**Work to complete**
Retype the entries exactly; omit all pictures.

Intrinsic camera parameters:
-------------------------

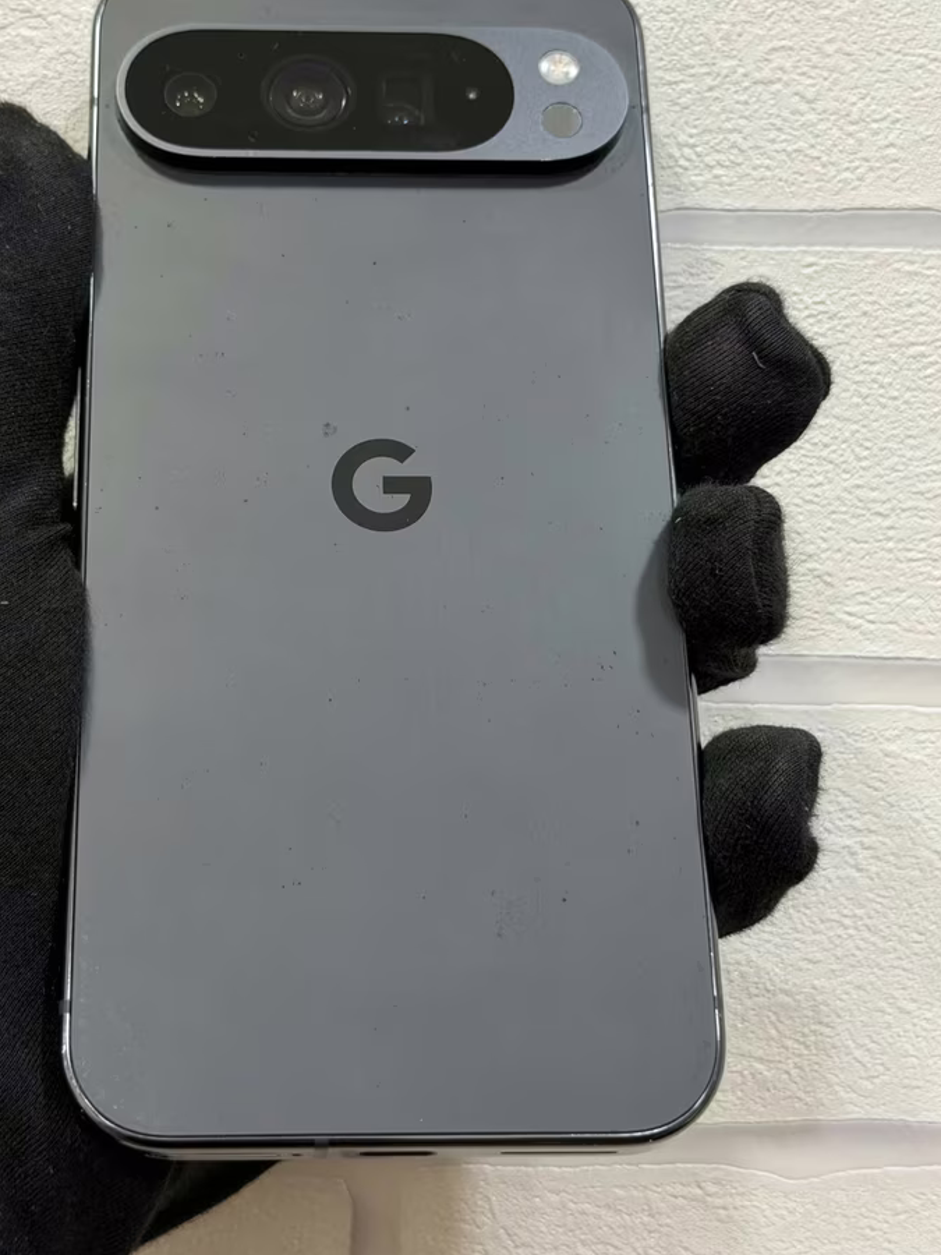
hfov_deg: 22.9
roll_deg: -1.1
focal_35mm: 64
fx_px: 2320
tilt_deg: +1.8
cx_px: 351
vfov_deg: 30.2
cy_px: 522
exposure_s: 1/50
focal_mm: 6.76
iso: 64
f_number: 1.78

-------------------------

**Solved exercise**
hfov_deg: 22.9
roll_deg: -1.1
focal_35mm: 64
fx_px: 2320
tilt_deg: +1.8
cx_px: 351
vfov_deg: 30.2
cy_px: 522
exposure_s: 1/50
focal_mm: 6.76
iso: 64
f_number: 1.78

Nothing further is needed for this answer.